We have a single account, everything comes out of it.

It’s a tad annoying to sneak a gift purchase in, but usually just try to sneak it into another purchase and hope my better half doesn’t notice the extra few bucks on that transaction…

Re: Gift purchases. Good point. We usually buy each other’s gifts with cash so the gift stays a surprise even though the cash has come out of the joint account.

I’d be interested to understand how demographics plays a role in which strategy is adopted. Most of the late 20’s to mid-30’s DINKS I know have separate accounts. I expected to see more of that here, but have no idea what the demographics profile of readers/posters of this blog are.

In the past, a more traditional family would have the ‘man’ pay the majority of expenses since the wife was stay at home or probably earned less. In this day I’ll be gender has much less effect – I’ll be the first to admit my wife earns more than me ;)

Fascinating reading about everyones “system”….I always find it funny when couples come up with these elaborate budgeting systems..he pays the groceries…she pays the phone bill….We splite the bills 60.2% for me 39.8% for her…how do you keep track….Remember your married….if you ever got divorced it wont matter that you made $50,000 more than your spouse…he or she will get half…and that is how it should be….

Traciatim – I hope your single…if your married my crystal ball is telling me that I see a divorce in your future with the system you propose…

We personally fall into the One Account…”whats mine is yours” system…All our income goes to one account and all our bills come out of that very same account….Simple and easy…We give ourselves an allowance of cash to blow on whatever we see fit…

Unless one of you has a severe spending/gambling/addiction problem I don’t know why people would NOT use something similar to option D

I loved that quote noblea ““From each according to his ability, to each according to his need “

We use the joint and personal accounts system, or “public” and “private” money as we call it.
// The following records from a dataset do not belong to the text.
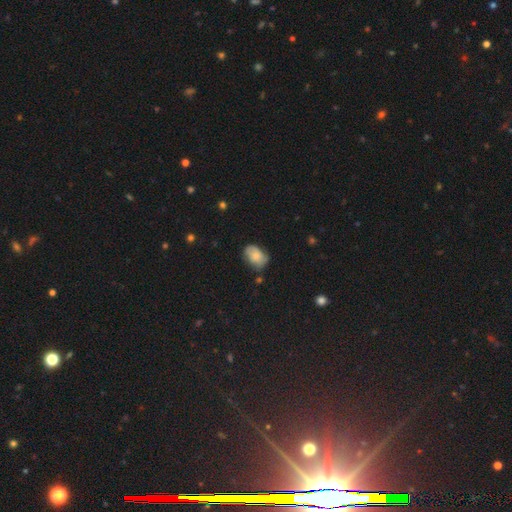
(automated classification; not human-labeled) Q: Smooth or featured?
A: smooth (71%); runner-up: featured or disk (21%)
Q: How rounded?
A: in between (81%); runner-up: round (18%)
Q: Merging?
A: none (58%); runner-up: minor disturbance (32%)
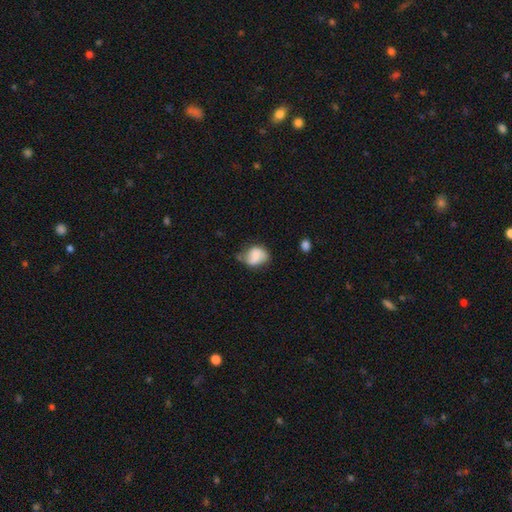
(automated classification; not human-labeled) Smooth or featured?
  - smooth: 64% *
  - featured or disk: 27%
  - star or artifact: 9%
How rounded?
  - in between: 55% *
  - round: 44%
  - cigar-shaped: 1%
Merging?
  - none: 46% *
  - minor disturbance: 36%
  - major disturbance: 13%
  - merger: 6%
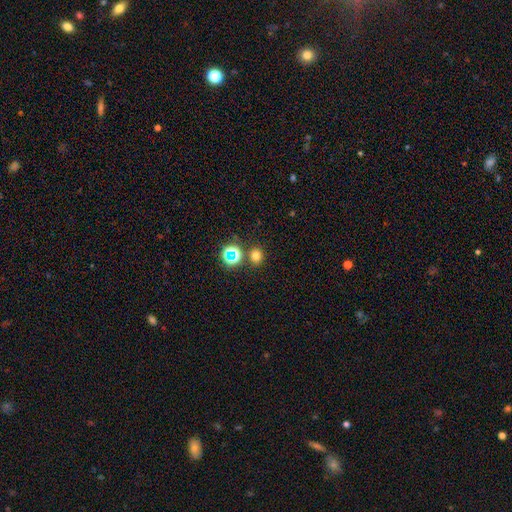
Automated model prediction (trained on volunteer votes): Smooth or featured?
  - smooth: 70% *
  - star or artifact: 24%
  - featured or disk: 6%
How rounded?
  - round: 73% *
  - in between: 26%
  - cigar-shaped: 1%
Merging?
  - none: 80% *
  - merger: 10%
  - minor disturbance: 8%
  - major disturbance: 3%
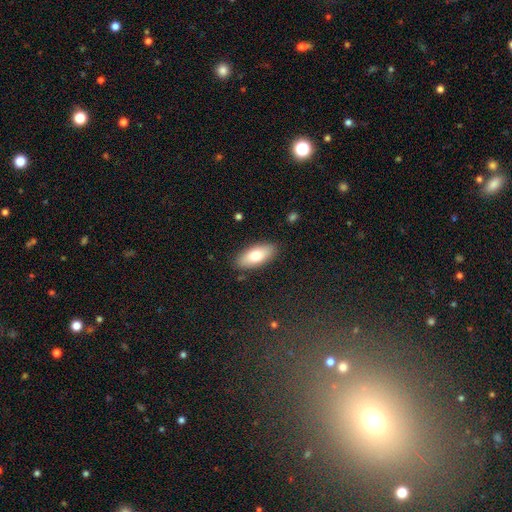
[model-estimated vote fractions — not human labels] Smooth or featured?
  - smooth: 76% *
  - featured or disk: 18%
  - star or artifact: 6%
How rounded?
  - in between: 85% *
  - cigar-shaped: 12%
  - round: 2%
Merging?
  - none: 87% *
  - minor disturbance: 9%
  - major disturbance: 2%
  - merger: 1%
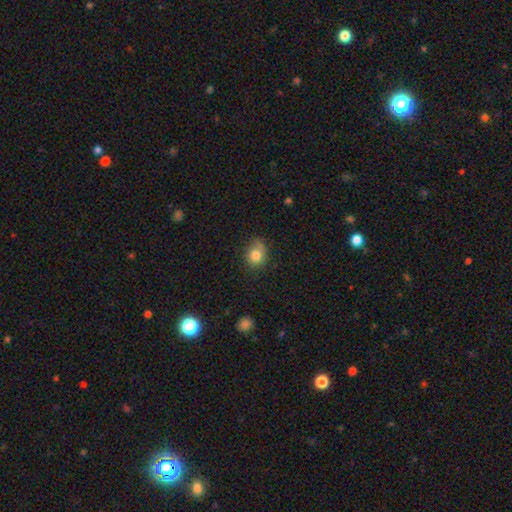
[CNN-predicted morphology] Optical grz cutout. It shows a smooth galaxy with no disk features (81%) that is round (72%). Merging: none (62%).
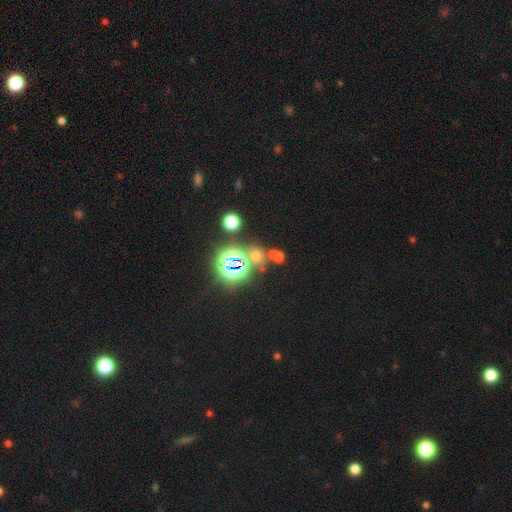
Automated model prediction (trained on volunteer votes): smooth-or-featured: star or artifact: 48% | smooth: 43% | featured or disk: 10%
We each contribute a set amount each month to the joint account so that each of us have the same amount left over in our private accounts (a couple of hundred bunks for clothes, hobby items, etc.). My partner and I have been living together for two years and using this system the whole time. It’s great – we’ve never fought about money.

At first, I was a proponent of the one joint account system at first, but her logic against it was “I don’t want to feel guilty about spending $80 on new jeans every once in a while”. Both she and I are pretty frugal people so, yes, guilt would definitely ensue on both sides if we ever felt like we were spending the other’s money on strictly personal items. We already feel enough trepidation spending our own money!

I think the main reason our system has worked so well is that is not hard and fast. Sometimes money’s tight and I’ll put extra into the joint account if I have it lying around. She’ll do the same. It’s about being fair, be sensible and sharing. Kudos to the above comment regarding ability and need.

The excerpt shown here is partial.